#### Aim of the exercise:
Reproduce word for word the stretch of the items from the line containing "Züchten Sie Gewinner" through the line containing "以大规模、高速的方式自主访问敏感系", including both of those lines. Leave the pictures out of your copy.

#### Data for review:
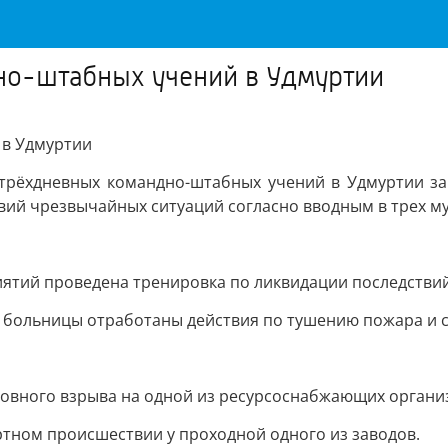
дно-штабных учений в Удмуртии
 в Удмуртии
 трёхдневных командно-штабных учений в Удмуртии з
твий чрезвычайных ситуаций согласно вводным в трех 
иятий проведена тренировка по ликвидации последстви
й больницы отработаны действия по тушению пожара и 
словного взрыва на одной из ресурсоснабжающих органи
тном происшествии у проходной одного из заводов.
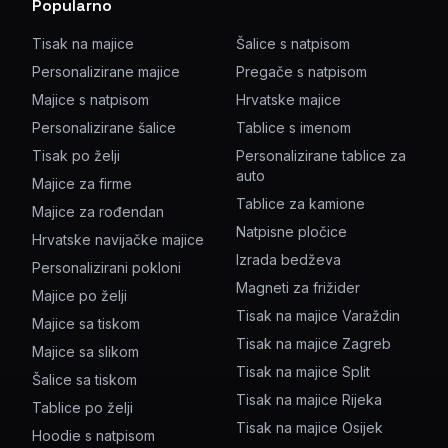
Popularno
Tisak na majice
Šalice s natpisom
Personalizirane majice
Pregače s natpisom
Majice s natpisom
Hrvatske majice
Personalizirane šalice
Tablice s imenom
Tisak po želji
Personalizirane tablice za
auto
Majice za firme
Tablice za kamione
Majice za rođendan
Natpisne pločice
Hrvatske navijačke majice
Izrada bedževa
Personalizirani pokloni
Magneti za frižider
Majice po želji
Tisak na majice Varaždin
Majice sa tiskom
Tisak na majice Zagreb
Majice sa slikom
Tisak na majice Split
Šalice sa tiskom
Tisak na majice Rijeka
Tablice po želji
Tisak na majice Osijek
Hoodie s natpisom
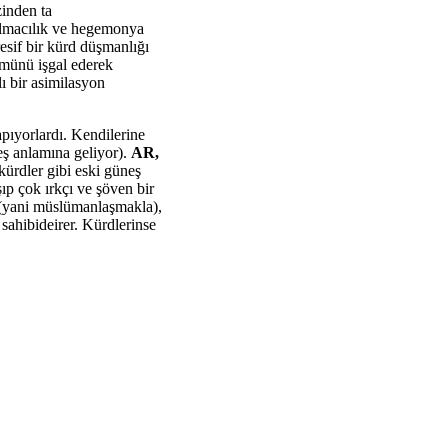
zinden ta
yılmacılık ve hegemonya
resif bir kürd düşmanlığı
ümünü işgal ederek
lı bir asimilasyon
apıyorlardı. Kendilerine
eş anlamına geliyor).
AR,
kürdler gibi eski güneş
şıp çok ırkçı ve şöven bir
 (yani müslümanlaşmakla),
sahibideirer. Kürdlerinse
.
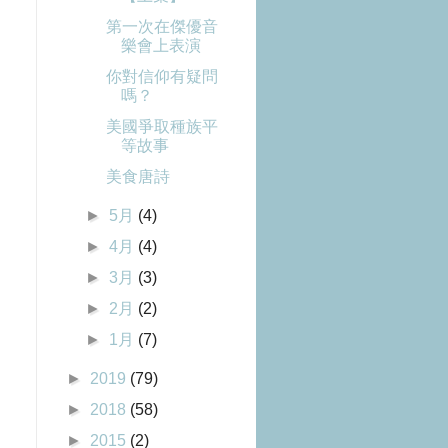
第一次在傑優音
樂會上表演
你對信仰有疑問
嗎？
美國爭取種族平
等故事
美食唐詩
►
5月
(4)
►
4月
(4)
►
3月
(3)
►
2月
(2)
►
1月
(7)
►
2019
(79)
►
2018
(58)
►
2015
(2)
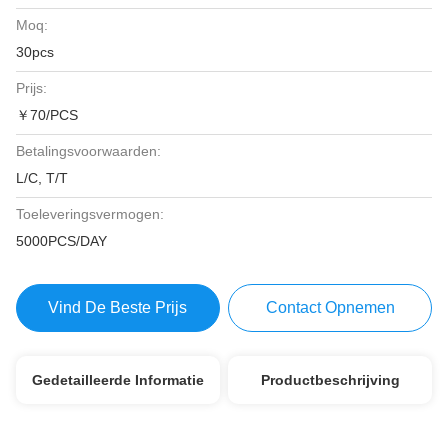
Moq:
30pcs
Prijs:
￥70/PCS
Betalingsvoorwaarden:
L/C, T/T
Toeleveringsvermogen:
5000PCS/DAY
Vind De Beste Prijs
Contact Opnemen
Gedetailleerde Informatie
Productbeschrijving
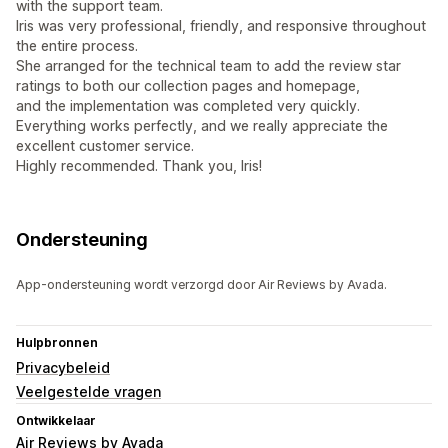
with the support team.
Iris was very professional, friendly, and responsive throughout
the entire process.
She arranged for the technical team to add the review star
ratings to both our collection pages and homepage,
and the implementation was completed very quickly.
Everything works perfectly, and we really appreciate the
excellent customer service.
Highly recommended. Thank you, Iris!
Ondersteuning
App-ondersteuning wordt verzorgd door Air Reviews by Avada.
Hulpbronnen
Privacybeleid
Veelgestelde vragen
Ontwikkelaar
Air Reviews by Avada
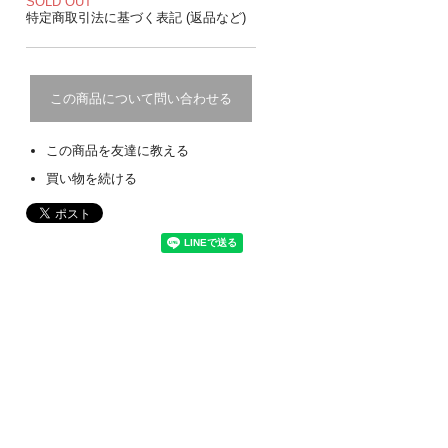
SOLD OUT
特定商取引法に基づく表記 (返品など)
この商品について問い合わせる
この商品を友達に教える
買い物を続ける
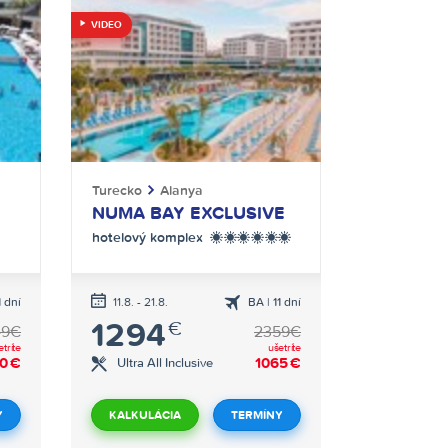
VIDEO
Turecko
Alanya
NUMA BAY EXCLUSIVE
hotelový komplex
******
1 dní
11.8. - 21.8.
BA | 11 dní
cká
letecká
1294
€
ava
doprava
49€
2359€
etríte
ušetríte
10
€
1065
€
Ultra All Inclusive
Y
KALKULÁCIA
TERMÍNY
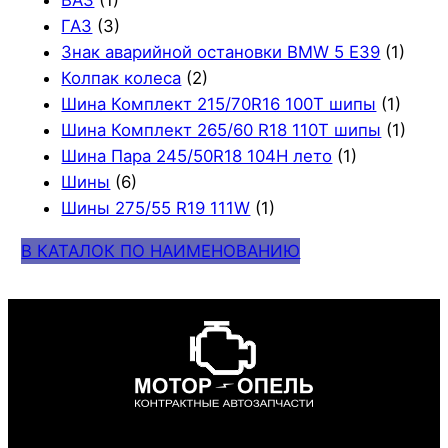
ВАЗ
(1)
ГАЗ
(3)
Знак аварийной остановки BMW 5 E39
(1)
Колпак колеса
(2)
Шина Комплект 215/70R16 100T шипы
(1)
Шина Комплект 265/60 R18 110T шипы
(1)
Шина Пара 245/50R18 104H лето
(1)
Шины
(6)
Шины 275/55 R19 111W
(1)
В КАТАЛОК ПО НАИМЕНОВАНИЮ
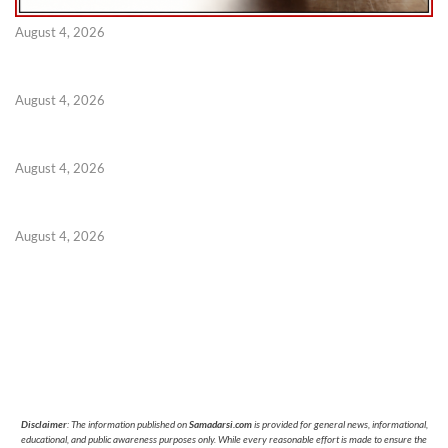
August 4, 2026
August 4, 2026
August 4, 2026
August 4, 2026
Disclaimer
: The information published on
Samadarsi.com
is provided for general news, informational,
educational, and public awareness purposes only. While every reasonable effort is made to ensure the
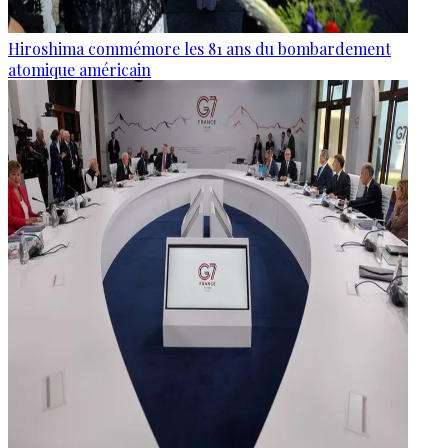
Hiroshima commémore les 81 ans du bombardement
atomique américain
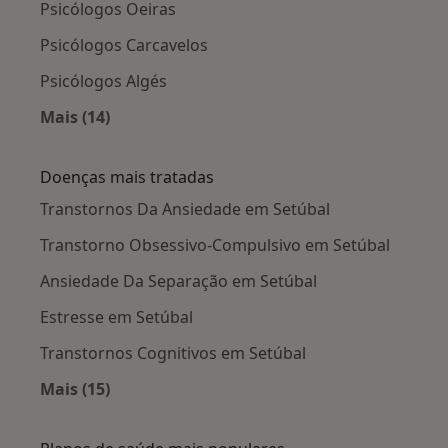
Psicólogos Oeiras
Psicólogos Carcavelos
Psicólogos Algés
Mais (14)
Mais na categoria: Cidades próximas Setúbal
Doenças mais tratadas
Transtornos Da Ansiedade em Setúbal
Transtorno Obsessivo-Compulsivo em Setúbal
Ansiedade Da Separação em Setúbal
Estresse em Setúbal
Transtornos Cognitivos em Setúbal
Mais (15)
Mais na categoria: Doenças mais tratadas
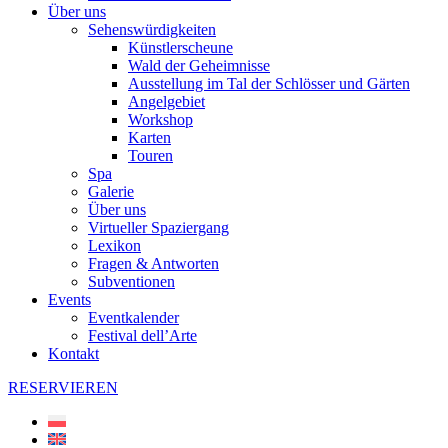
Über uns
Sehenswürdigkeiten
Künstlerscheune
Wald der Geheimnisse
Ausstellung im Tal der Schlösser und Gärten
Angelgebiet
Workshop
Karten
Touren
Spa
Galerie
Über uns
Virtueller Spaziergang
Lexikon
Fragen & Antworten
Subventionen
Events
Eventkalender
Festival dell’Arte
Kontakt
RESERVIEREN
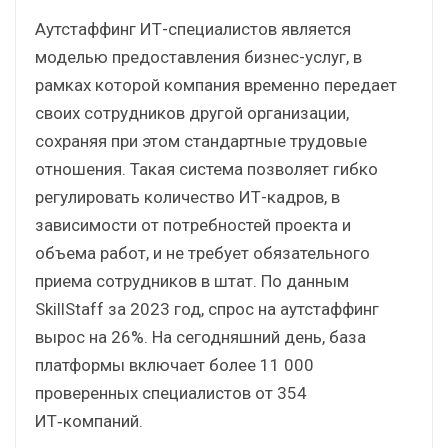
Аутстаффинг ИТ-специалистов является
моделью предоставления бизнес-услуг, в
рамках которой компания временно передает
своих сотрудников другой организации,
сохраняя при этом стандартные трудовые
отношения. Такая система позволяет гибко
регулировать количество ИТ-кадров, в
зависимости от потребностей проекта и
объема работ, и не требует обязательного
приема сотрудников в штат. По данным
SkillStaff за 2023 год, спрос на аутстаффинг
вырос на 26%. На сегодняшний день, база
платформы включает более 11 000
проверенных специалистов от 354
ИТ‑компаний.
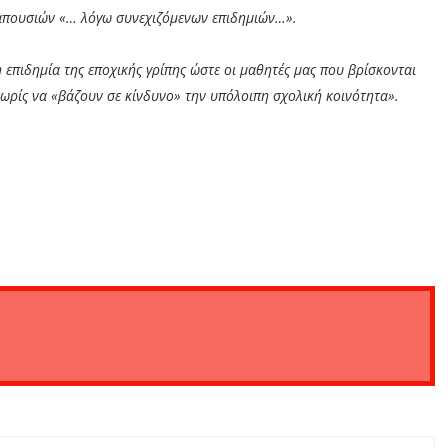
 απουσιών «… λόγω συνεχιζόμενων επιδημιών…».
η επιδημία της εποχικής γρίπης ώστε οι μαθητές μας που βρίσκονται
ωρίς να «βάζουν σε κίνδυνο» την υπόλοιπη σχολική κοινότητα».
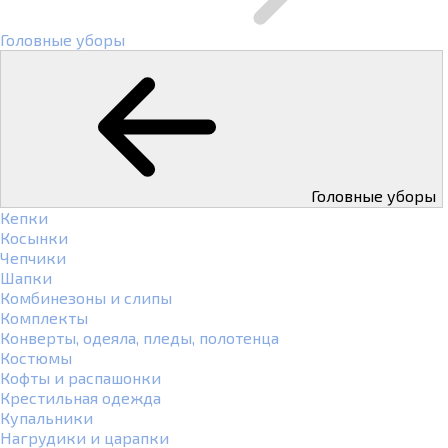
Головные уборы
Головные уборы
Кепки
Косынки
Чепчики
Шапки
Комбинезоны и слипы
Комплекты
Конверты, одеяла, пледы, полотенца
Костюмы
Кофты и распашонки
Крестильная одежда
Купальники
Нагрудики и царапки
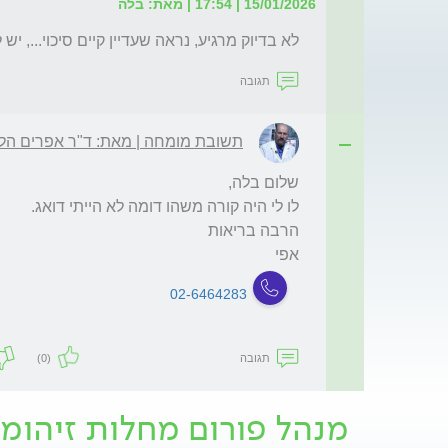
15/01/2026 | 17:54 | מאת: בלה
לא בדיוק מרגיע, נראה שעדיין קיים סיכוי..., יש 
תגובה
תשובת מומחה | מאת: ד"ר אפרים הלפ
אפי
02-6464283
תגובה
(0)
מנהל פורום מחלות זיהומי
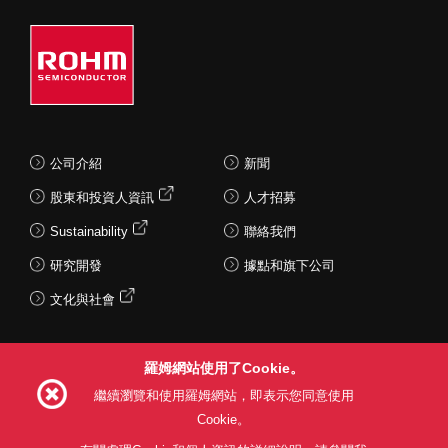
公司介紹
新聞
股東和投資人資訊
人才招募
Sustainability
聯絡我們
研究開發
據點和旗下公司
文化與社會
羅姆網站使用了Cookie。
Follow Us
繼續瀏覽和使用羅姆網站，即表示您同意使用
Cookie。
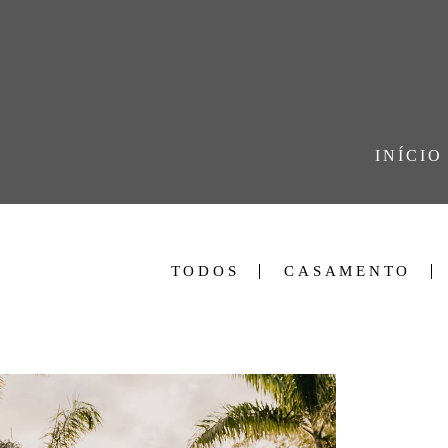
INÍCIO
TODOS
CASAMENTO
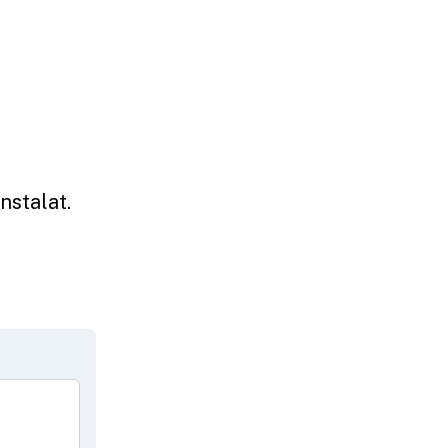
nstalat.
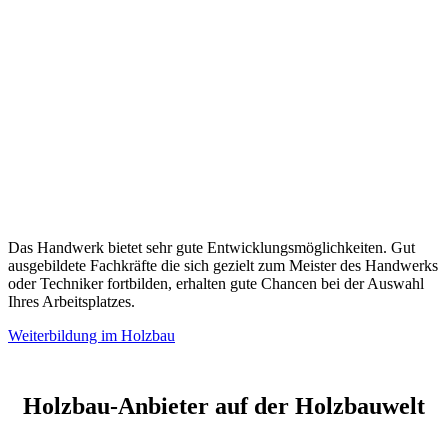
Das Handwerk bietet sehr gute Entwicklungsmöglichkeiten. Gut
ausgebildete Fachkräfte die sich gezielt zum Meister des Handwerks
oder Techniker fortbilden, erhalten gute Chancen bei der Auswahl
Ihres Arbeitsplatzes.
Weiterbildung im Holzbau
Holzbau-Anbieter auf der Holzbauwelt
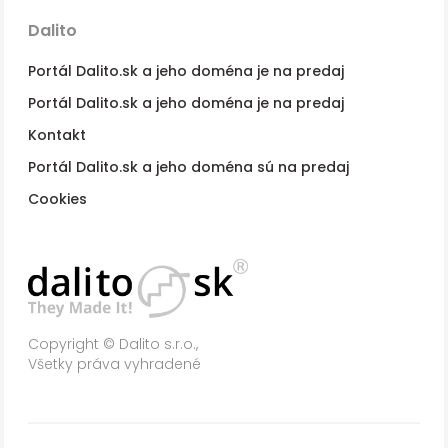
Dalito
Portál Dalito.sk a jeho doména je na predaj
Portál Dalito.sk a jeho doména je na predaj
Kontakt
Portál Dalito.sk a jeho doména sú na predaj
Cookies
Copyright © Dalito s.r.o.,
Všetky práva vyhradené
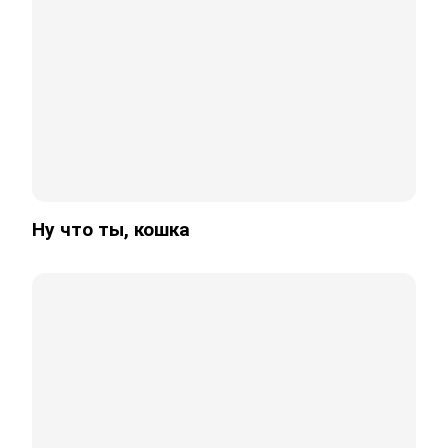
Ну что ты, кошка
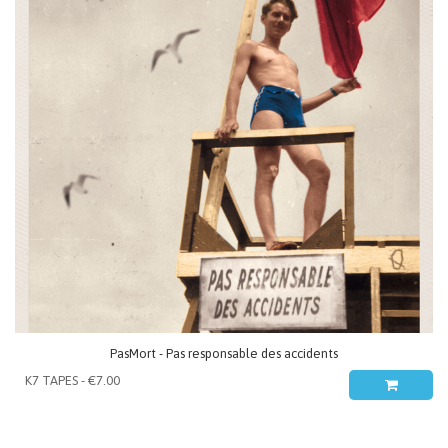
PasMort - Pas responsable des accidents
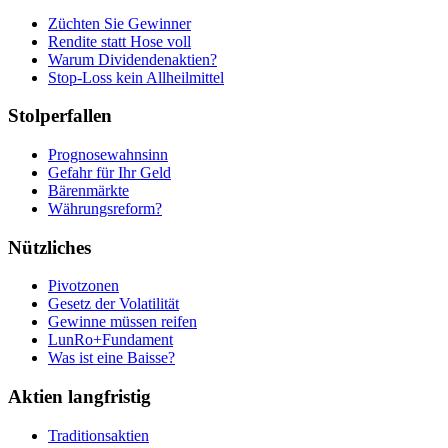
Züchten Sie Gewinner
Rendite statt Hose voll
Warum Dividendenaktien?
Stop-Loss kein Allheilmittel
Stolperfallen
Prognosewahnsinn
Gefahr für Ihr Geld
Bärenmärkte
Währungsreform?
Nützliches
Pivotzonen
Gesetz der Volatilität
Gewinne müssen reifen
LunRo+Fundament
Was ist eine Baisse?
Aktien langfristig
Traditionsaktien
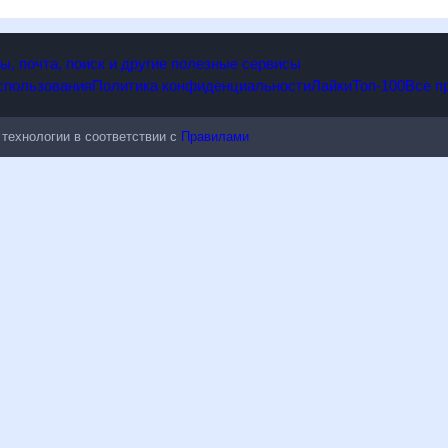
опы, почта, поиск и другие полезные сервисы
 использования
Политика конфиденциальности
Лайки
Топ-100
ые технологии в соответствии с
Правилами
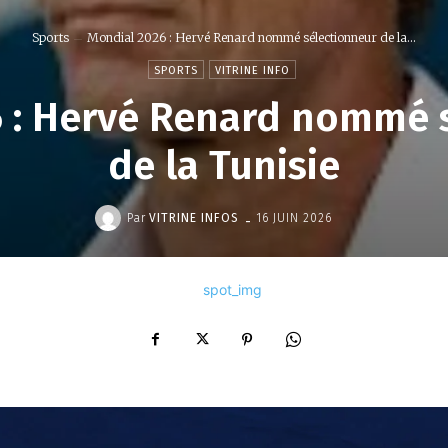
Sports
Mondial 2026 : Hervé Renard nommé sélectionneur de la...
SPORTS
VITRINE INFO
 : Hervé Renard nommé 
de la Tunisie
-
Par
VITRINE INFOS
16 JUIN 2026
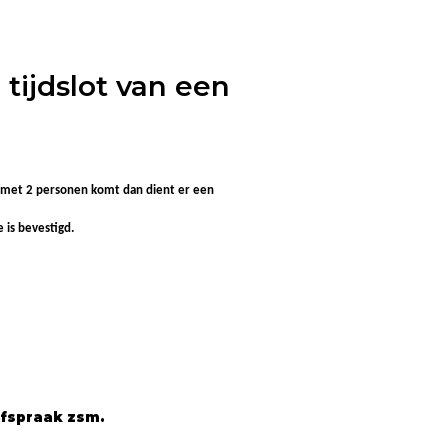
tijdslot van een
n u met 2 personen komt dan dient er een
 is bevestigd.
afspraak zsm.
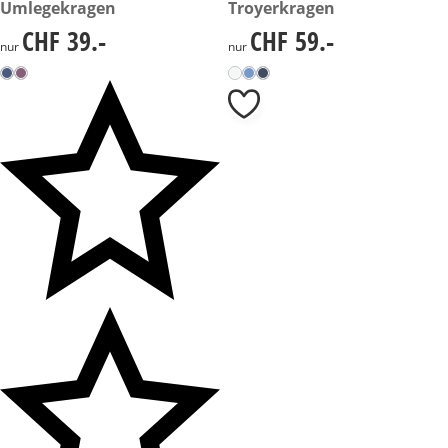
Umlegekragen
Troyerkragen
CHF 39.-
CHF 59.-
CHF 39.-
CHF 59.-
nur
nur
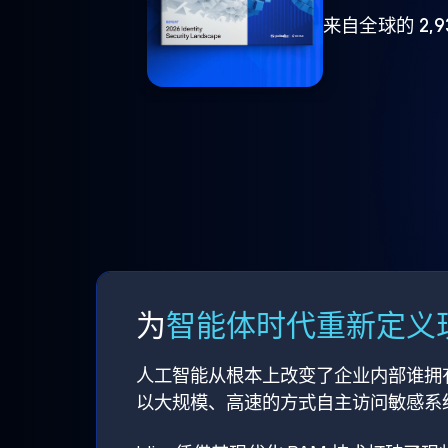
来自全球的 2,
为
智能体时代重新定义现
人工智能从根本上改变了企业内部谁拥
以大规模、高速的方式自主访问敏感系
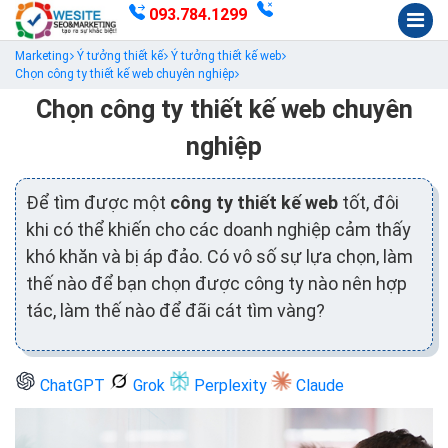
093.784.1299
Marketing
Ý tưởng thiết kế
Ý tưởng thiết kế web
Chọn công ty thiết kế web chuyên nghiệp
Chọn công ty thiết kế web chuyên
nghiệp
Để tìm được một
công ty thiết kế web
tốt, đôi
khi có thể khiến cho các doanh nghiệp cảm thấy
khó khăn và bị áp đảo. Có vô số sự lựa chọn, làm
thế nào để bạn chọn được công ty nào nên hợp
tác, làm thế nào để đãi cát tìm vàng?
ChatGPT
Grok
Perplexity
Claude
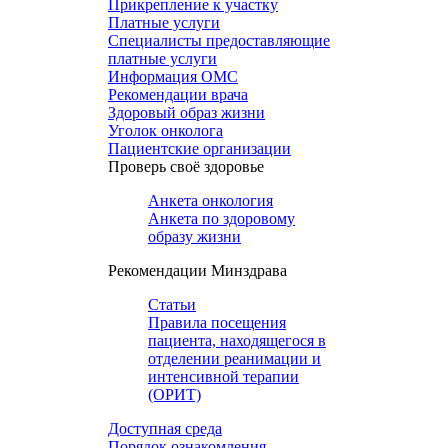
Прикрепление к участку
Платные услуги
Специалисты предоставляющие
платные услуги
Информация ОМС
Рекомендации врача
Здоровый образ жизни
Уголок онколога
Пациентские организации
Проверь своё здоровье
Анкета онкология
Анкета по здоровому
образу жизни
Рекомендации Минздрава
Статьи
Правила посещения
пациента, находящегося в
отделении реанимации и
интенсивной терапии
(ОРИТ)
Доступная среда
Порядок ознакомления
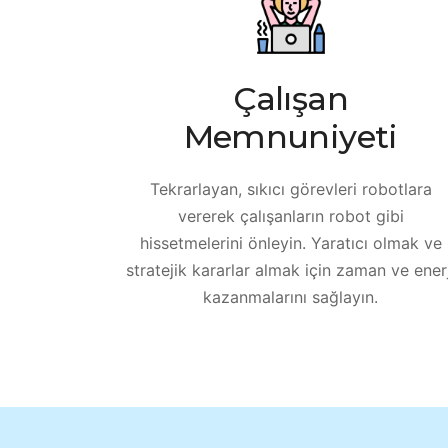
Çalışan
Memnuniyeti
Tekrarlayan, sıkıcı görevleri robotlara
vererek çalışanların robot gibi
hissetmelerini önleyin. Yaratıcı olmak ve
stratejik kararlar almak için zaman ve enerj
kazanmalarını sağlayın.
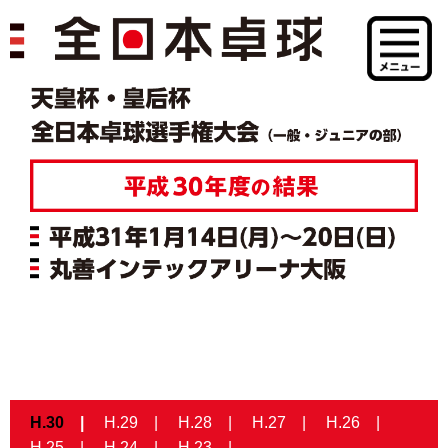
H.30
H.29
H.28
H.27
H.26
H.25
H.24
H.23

#### The answer:
Züchten Sie Gewinner
Rendite statt Hose voll
Warum Dividendenaktien?
Stop-Loss kein Allheilmittel
Stolperfallen
Prognosewahnsinn
Gefahr für Ihr Geld
Bärenmärkte
Währungsreform?
Nützliches
Pivotzonen
Gesetz der Volatilität
Gewinne müssen reifen
LunRo+Fundament
Was ist eine Baisse?
Aktien langfristig
Traditionsaktien
опы, почта, поиск и другие полезные сервисы
 использования
Политика конфиденциальности
Лайки
Топ-100
ые технологии в соответствии с
Правилами
Sports
Mondial 2026 : Hervé Renard nommé sélectionneur de la...
SPORTS
VITRINE INFO
 : Hervé Renard nommé 
de la Tunisie
-
Par
VITRINE INFOS
16 JUIN 2026
tijdslot van een
n u met 2 personen komt dan dient er een
 is bevestigd.
afspraak zsm.
Umlegekragen
Troyerkragen
CHF 39.-
CHF 59.-
CHF 39.-
CHF 59.-
nur
nur
来自全球的 2,
为
智能体时代重新定义现
人工智能从根本上改变了企业内部谁拥
以大规模、高速的方式自主访问敏感系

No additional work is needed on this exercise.